▸ TASK INSTRUCTIONS: Copy out the listing lines verbatim, starting at the line that contains "Document page, 1654x931 pixels." and ending at the line that contains "text_box Métricas de".

═════ PROVIDED ENTRIES ═════

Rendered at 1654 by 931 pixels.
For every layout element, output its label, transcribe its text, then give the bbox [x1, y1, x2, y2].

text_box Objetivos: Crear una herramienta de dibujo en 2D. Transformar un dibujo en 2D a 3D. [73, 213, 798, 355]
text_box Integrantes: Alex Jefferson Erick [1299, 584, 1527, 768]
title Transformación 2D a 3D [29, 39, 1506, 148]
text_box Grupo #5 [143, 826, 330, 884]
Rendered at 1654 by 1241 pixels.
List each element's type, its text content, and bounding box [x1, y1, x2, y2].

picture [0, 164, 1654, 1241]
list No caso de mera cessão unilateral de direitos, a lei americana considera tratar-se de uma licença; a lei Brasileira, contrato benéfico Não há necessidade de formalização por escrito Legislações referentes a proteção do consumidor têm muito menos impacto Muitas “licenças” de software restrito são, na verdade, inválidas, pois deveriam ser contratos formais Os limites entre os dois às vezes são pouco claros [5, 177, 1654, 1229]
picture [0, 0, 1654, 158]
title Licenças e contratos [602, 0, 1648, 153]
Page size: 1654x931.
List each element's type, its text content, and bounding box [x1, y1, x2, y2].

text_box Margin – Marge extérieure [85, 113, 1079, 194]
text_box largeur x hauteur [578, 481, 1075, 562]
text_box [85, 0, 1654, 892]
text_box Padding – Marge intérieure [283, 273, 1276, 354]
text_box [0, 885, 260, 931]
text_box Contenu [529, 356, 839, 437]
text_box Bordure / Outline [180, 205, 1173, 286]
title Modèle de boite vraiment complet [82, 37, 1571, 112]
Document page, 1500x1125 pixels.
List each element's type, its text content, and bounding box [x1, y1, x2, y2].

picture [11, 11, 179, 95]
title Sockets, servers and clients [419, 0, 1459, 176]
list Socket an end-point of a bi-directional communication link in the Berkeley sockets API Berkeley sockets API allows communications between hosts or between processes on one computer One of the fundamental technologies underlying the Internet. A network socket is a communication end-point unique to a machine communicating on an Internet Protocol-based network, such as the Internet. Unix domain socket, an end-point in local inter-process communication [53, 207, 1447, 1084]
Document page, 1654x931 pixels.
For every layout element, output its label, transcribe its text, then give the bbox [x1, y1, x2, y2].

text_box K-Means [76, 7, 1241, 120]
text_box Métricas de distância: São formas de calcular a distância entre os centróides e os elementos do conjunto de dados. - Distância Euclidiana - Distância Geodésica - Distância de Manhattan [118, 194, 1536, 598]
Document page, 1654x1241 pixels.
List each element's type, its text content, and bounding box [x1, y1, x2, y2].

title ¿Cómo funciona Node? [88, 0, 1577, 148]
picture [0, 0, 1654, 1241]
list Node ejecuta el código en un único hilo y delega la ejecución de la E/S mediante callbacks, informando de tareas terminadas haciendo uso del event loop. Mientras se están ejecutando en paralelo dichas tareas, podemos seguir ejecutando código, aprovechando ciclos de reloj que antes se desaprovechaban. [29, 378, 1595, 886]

═════

▸ REPLY:
Document page, 1654x931 pixels.
For every layout element, output its label, transcribe its text, then give the bbox [x1, y1, x2, y2].

text_box K-Means [76, 7, 1241, 120]
text_box Métricas de distância: São formas de calcular a distância entre os centróides e os elementos do conjunto de dados. - Distância Euclidiana - Distância Geodésica - Distância de Manhattan [118, 194, 1536, 598]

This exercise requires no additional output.